The Tiger did make himself master of Samarkand, only to be driven out twice, the last time by the Khan of the northern barbarians, Shaibani. He never gave up hope. Hunted by his enemies, he gambled with his last stake, his life. It was one of the most remarkable feats in the annals of men.

Confronted by an army that outnumbered his own followers hopelessly, he rode out between the two lines and challenged any enemies who had courage to draw sword against him. Five foemen had the courage, and he killed or badly wounded all of the five, one after the other. It was sheer desperation, but his own retainers were fired by such an example and his foes correspondingly dismayed. Somewhat to the Tiger's surprise, whole tribes began to rally to him in his hills.

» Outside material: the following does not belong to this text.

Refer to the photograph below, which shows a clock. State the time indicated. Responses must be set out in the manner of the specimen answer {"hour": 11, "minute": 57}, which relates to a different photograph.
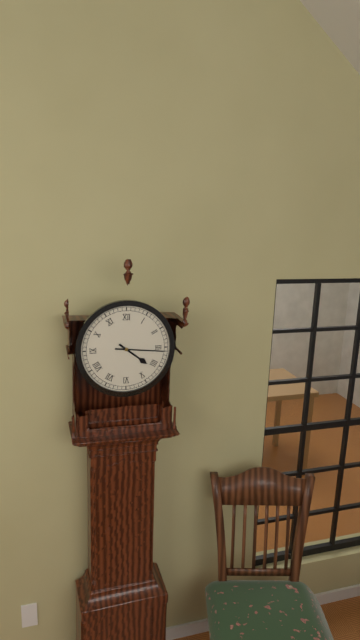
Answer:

Besides his mother and his sot of a brother, Jahangir, he now had an unruly army to care for, and he reflected that his ancestors had once ruled the mountain city of Kabul, midway between Samarkand and India. So to Kabul he went with his tatterdemalions, and the Providence that watched over the Tiger guided him to the plunder of eight hundred suits of armor and the weapons he needed, on the way.

Beyond Kabul lay India, another world, and at that time a much harried world. Here were vast multitudes, and the treasures of centuries. It was divided then as now between Moslem and Hindu.

The Moslem portion was the empire centering around the Punjab, and Delhi was its chief city. Sultan Ibrahim, the lord of the Lodi Afghans, was king of Delhi, and a cruel sort of monarch at that, even for an Afghan. Even members of his own family turned against him, and one of them was to appeal to the Tiger for aid.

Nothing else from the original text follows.